Problem description »
Format the text of the listing below as a JSON list of strings, one string per line, from the start of the listing through the line containing "the sound and action.", with both ends included and blank lines omitted. Leave the pictures out of your answer.

Materials provided »
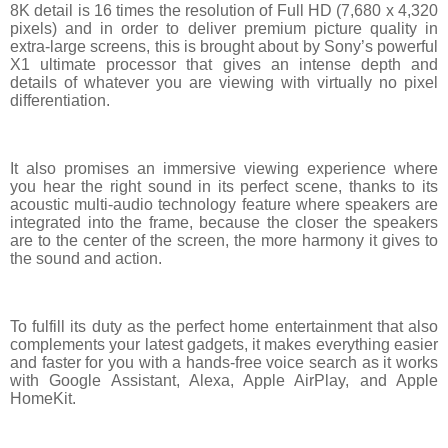
8K detail is 16 times the resolution of Full HD (7,680 x 4,320
pixels) and in order to deliver premium picture quality in
extra-large screens, this is brought about by Sony’s powerful
X1 ultimate processor that gives an intense depth and
details of whatever you are viewing with virtually no pixel
differentiation.
It also promises an immersive viewing experience where
you hear the right sound in its perfect scene, thanks to its
acoustic multi-audio technology feature where speakers are
integrated into the frame, because the closer the speakers
are to the center of the screen, the more harmony it gives to
the sound and action.
To fulfill its duty as the perfect home entertainment that also
complements your latest gadgets, it makes everything easier
and faster for you with a hands-free voice search as it works
with Google Assistant, Alexa, Apple AirPlay, and Apple
HomeKit.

Answer space »
[
  "8K detail is 16 times the resolution of Full HD (7,680 x 4,320",
  "pixels) and in order to deliver premium picture quality in",
  "extra-large screens, this is brought about by Sony’s powerful",
  "X1 ultimate processor that gives an intense depth and",
  "details of whatever you are viewing with virtually no pixel",
  "differentiation.",
  "It also promises an immersive viewing experience where",
  "you hear the right sound in its perfect scene, thanks to its",
  "acoustic multi-audio technology feature where speakers are",
  "integrated into the frame, because the closer the speakers",
  "are to the center of the screen, the more harmony it gives to",
  "the sound and action."
]